# START OF Supplied text

Card Activation. The normal process involved in the receipt of cards (normally a single use or re-loadable card) involves a user calling or going online to confirm receipt of and acceptance of the card and the terms and conditions of its use. The card is then “Activated” by the processor and the card is ready for use. The activation process is normally communicated to the user by a sticker on the front of the card and instructions printed on the card carrier.

Personalized Single Use Issuance. The issuance of cards to the end cardholder for single use (one-time load value with potentially multiple purchases ending in the card being destroyed) is sometimes personalized where the card includes the cardholder's name embossed on the face and the account includes standard information on the cardholder such as name, address and phone number. The card value is loaded to the card account at the time the card is fulfilled from the card processor.

Non-personalized Instant Issue Cards. The issuance of non-personalized cards normally takes place at physical locations such as a mall, banks and credit unions. These cards are not personalized (general name on the card such as “Preferred Cardholder” or “XYZ Bank Customer”) and a limited amount of information may or may not be collected from the cardholder and added to the account. The load value is collected from the purchaser and “instantly” transferred to the account accessed by the card.

Other Industry Practices. Programs such as re-loadable cards, payroll cards or travel cards, teen cards and reimbursement cards all receive load value to the account accessed by the card on an ongoing basis throughout the life of the card/account.

Loading the dollar value to accounts accrued by single use issuance stored value cards at the time where the card activation takes place improves upon the methodologies currently being employed. This method results in the card and its account having no dollar value until the party receiving the card has accepted and activated the card, including any terms that the acceptance may require.

By way of example, assume a wireless telecommunications company is in need of a rebate Visa debt card to issue rebates on cell phone equipment purchases. The wireless telecommunications company has some experience in issuing rebate Visa stored value cards. However, the cost of utilizing Visa and MasterCard Debt Cards is greater than merely mailing a check, and the benefits from the increased consumer branding experience and information on consumer spending habits may not outweigh these increased costs.

According to the invention, stored value cards are utilized with card activation formulated as the last step in a multi-step process of qualifying for the rebate. This solution allows the wireless telecommunications company to participate in the breakage that occurs on the non-use of cards without concern for the escheatment issues related to unclaimed property, and thereby reduces the overall cost of the program.

# END OF Supplied text

Exercise instructions:
1. Copy word for word the part of the stored value card text that opens with the words containing "Other Industry Practices." and closes with "of the card/account.".
2. Pick up the stored value card text after its last sentence and carry it further.

# START OF Stored data

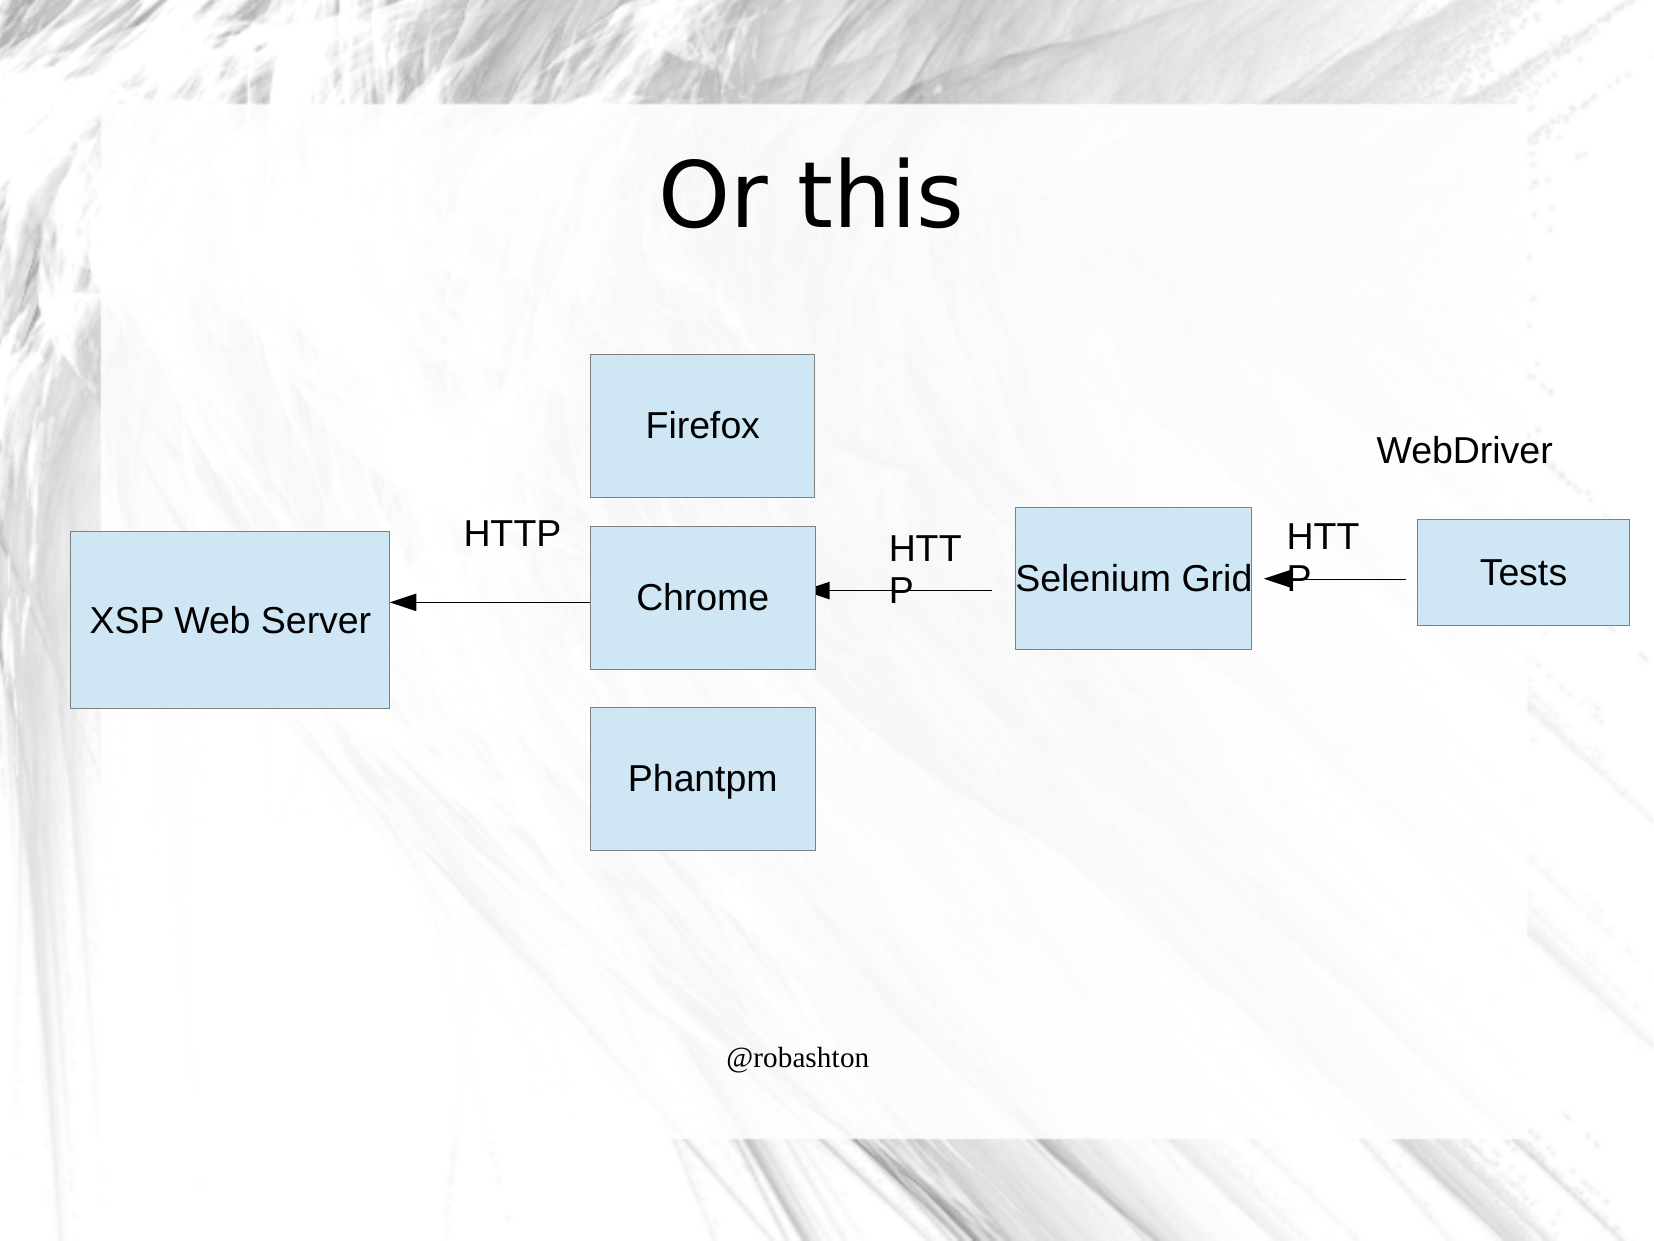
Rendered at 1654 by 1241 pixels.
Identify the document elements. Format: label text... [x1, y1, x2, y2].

# END OF Stored data

Responses to the exercise:
1.
Other Industry Practices. Programs such as re-loadable cards, payroll cards or travel cards, teen cards and reimbursement cards all receive load value to the account accessed by the card on an ongoing basis throughout the life of the card/account.

2.
Since the cards are not allotted cash value at the point in which the cards are distributed to the cardholder there is a significant cash flow advantage. This is due to the fact that the load value does not need to be dedicated to the stored value cards settlement account until card activation. Also, since the cards are not allotted cash value until the cards are activated, there is no value to escheat under typical state escheatment laws. The idea of these practices is to not challenge any of the principals of escheatment but rather avoid them.

Using the card activation as the point in which funds are essentially transferred from one party to another (Card Issuing Organization to the Cardholder) allows for the act of card activation to be included as a step in the official acceptance of the dollar value.

Turning then to FIG. 1, an illustration of the transaction between the various parties in a rebate situation are depicted. The process starts with a manufacturer or service provider 10 which offers a rebate 16 to consumer 12. The rebate offer 16 may be transmitted to the consumer by mail or electronically, or may be obtained by the consumer 12 in connection with the purchase from retailer 14. It will be understood that particularly in the case of consumer services, the retailer 14 and service provider 10 may be the same entity. The consumer transactions with the retailer 14 generally involve payment of money 15 for product or services 17. In connection with the transaction the retailer 14 may provide a consumer 12 with rebate information 16. Once the consumer 12 is in possession of rebate information 16 and has made a qualifying purchase, the consumer submits completed rebate information 19 to the fulfillment provider 18 engaged by manufacturer or service provider 10. It will be understood that fulfillment can be accomplished by a department of the manufacturer or service provider. In most instances, however, a separate business specializing in promotion fulfillment services is utilized.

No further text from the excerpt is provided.